Many of course have floated the idea that a tournament without England or, in our case anyway, Ireland loses a lot in the build up due to no massive media encampment throwing back 100 stories a day. However, despite some people seeing this as a reason to say that the tournament would be richer with Ireland or England (or hell even Scotland, Norn Iron or even Wales) in it, I think this opinion will be blown out of the water once the tournament begins.
Look through the top sides – all with players we’re completely familiar with. Premier League players we see for 38 games a year; Champions League stalwarts we watch from the group stages to the business end of the tournament, not to mention others who entertain on Spanish football or in online highlight reels from Germany, Italy and France that many of us football geeks entertain ourselves with each week. It’s not like 20 years ago when we would have known a few top stars alone.

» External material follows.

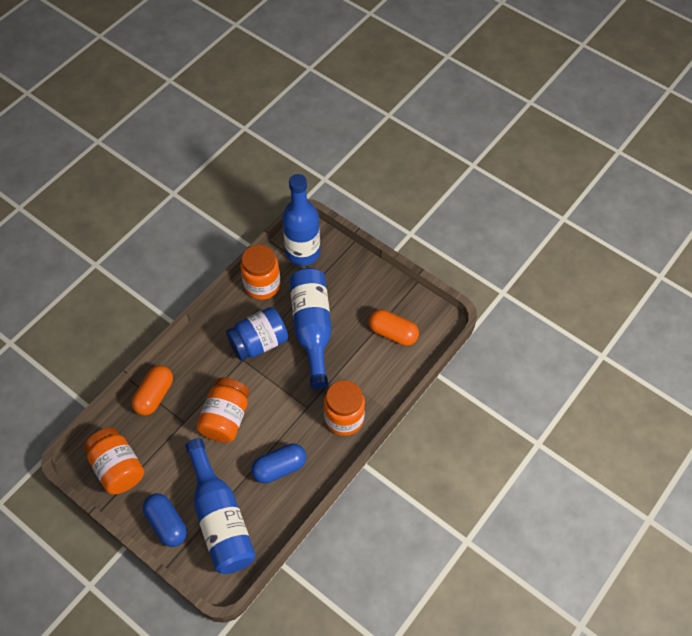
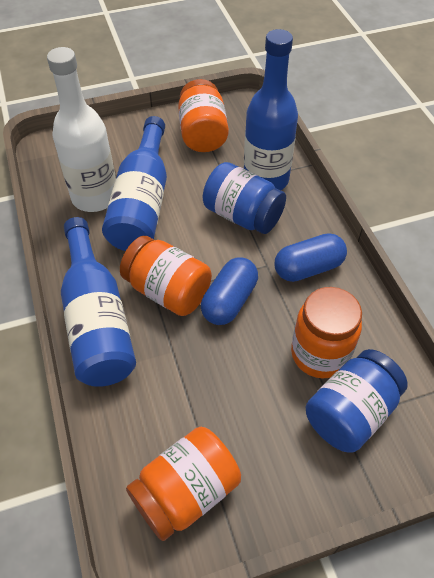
blue jar: 1 -> 2
orange capsule: 2 -> 0
white bottle: 0 -> 1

There will be no lack of familiarity once the games begin, so I stick by my stance of last November that Croatia’s 3-2 win over England at Wembley was a good thing for this tournament. But that’s enough England bashing, let’s concentrate on the teams that are there. Myself and Mark are doing the first of our Euro pods this evening (we asked our bosses to send us over to Vienna for two weeks but to no avail… some people are so selfish).
We’ll be discussing the groups; the contenders; the jokers; why Greece must not be allowed to win the thing again and a little bit of Pub Talk to boot. So, now it begins… football, drinking, football, more drinking… how did we ever survive that two and half weeks since John Terry slipped on his big fat arse.